Track club coach’s passion paying dividends for kids and sport

NORTH CHARLESTON – Tami Dennis was packing her team’s equipment after a long day of USATF cross-country competition last Saturday at Wannamaker Park, only to be interrupted repeatedly by parents thanking her with a handshake, a hug or both.

For the 54-year-old Isle of Palms resident, those moments help remind her that the many hours she puts into coaching the Mount Pleasant Track Club continues to pay big dividends.

Video: Mount Pleasant Track Club growing

Monica Mutter, whose son is on the Mount Pleasant team, said she was impressed with Dennis almost from the moment he first started running for her last year.

“My son started in her program for the first time last year and by the second practice she knew him by his first name,” Mutter said. “That’s pretty good when you have 80 children.  She knows every kids’ name.”

Siobhan Maize, who has two daughters in sub-bantam, said Dennis creates and maintains a “very positive” atmosphere with her program.

Maize said that prior to the start of each meet Dennis seeks out each member of the team, encouraging them to perform at their best.  Then she will head out to a spot on the course where she will offer further encouragement as they pass by.

“Her enthusiasm rubs off on the kids and on us parents,” Maize said.

At the start of each season, Dennis asks each kid to set personal goals, thresholds that Mutter said have an impact on and off the track. 

“It’s about improving PRs, doing better the next time,” Mutter said, “but Tami is also a great esteem-builder and team-builder.”

Maize agrees.

“No matter where you are performance-wise on the team, you’re still a part of the team.

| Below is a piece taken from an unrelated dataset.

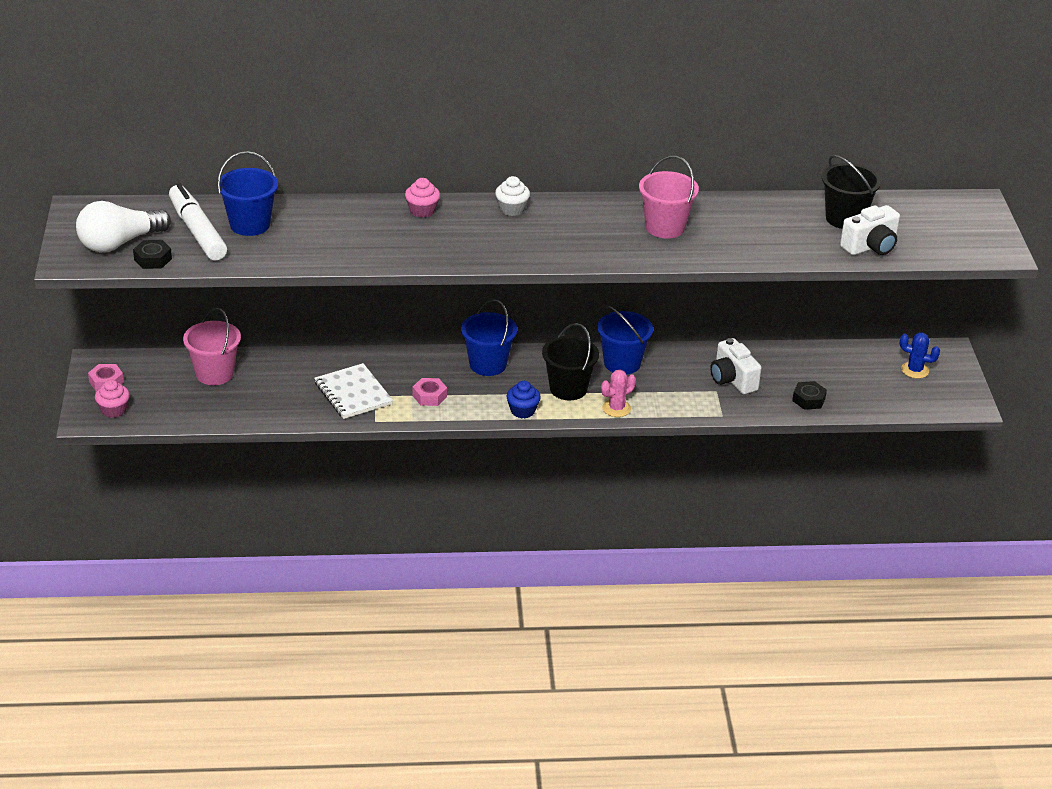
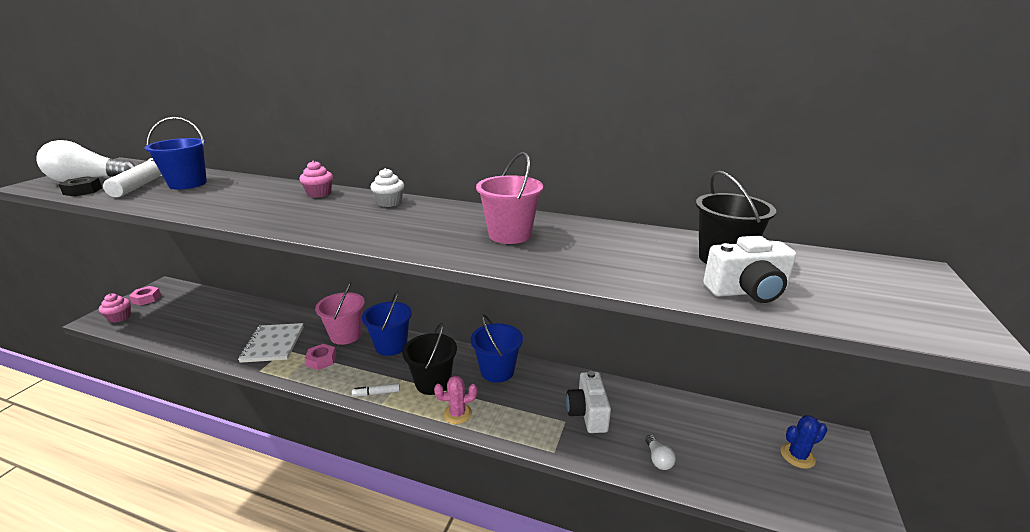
camera: 25 degrees right, 10 degrees down
pink bucket [183,308,241,385] -> pink bucket moved to [315,282,365,345]
blue cupcake [507,381,541,419] -> white marker [352,383,400,396]
black nut [792,381,827,410] -> white light bulb [645,435,676,470]
blue cactus [900,332,940,379] -> blue cactus turned 60 degrees counterclockwise [781,415,827,469]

She’s really into teaching the kids to work towards your goal, but also help the team.”

Dennis, a Clemson graduate, started her coaching career in the Upstate 20 years ago, starting Footsteps to Fitness and the Spartanburg Striders.  She moved to Mount Pleasant in 2002 and started the track club, which has dominated competition at the state level successfully competed nationally in USA Track and Field events in cross-country and track.

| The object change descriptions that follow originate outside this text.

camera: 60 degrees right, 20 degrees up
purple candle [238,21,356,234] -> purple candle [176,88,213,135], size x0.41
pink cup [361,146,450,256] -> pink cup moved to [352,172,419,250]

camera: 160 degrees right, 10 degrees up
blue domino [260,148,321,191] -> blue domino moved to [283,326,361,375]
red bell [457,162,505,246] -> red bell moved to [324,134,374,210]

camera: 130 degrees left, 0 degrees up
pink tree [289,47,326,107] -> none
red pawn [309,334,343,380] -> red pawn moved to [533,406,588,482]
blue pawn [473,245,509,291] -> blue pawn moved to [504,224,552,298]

She has built the program to where it now feeds young athletes into the public and private high schools in the Charleston area, including Wando, Ashley Hall, Bishop England and Porter-Gaud. The program also reaches into the collegiate side, with two of Dennis’s former kids now running at Clemson.

“The high school coaches will acknowledge that our kids go into their programs knowing how to practice, knowing how to compete,” she said. 

Dennis keeps in touch with her “kids” well into their adult lives.

“There are a couple of kids who I coached while I was in Spartanburg who are now in their mid-30s,” she said. “Once they run for me they will always be one of my kids.”

Dennis also has been successful at passing her coaching baton on to Stephanie Buffo, a former track club (Spartanburg) member who ran at Clemson and Dorman and last year served as an assistant coach for the (Mt. Pleasant) track club.

“She’s now in her early 20s and she wants to coach down the road,” Dennis said. “That, to me, brought what I do full circle.”

On the track side, Dennis said she has had a couple of ex-competitors come back during the summer to coach pole vault and “give back.”

“I’m a big believer in giving back to the sport,” she said.

The team has several assistant coaches, but its’ leadership and vitality clearly starts with Dennis, though she will tell you otherwise. 

“The nice thing is, my coaches are so good that I don’t have to worry.  They know what we have to do.”

Her energy and that coordination among her assistant coaches was tested on Saturday as the head coach noticeably favored her left foot throughout the day, the result of plantar faciitis, a heel injury that’s common among long-distance runners.

“I’ve been running for 35 years and I’ve never really had any injuries,” Dennis said.  “I guess it’s finally catching up with me.”

She’s been wearing a boot on the foot, but that device has complicated her recovery.

“It has irritated my shin and caused bruises. It’s been painful,” Dennis said.

The injury also has planted thoughts in her mind about how much longer she will coach.

“That’s the big question, isn’t it. I’m 54 and I’ve really been coaching my whole life.  There will be a point in time when it won’t be fun anymore, but it continues to be fun.”

Clearly, her passion for the sport, and more importantly for developing young children remains strong.

“I’m a volunteer; I don’t do this for money,” she said. “I do this because I really do believe that we are developing young athletes and great citizens.”

Dennis said her current group of runners is special.

“These kids love each other and they care about each other. When the season ends, these kids are chomping at the bit to get together,” she said.

That enthusiasm among the kids appears to be rubbing off on their families.

“I have the best parents and have started a lot of them running simply because their kids are running,” Dennis said. “You talk about influence, well we’re influencing families.  We’re developing healthy habits within families.”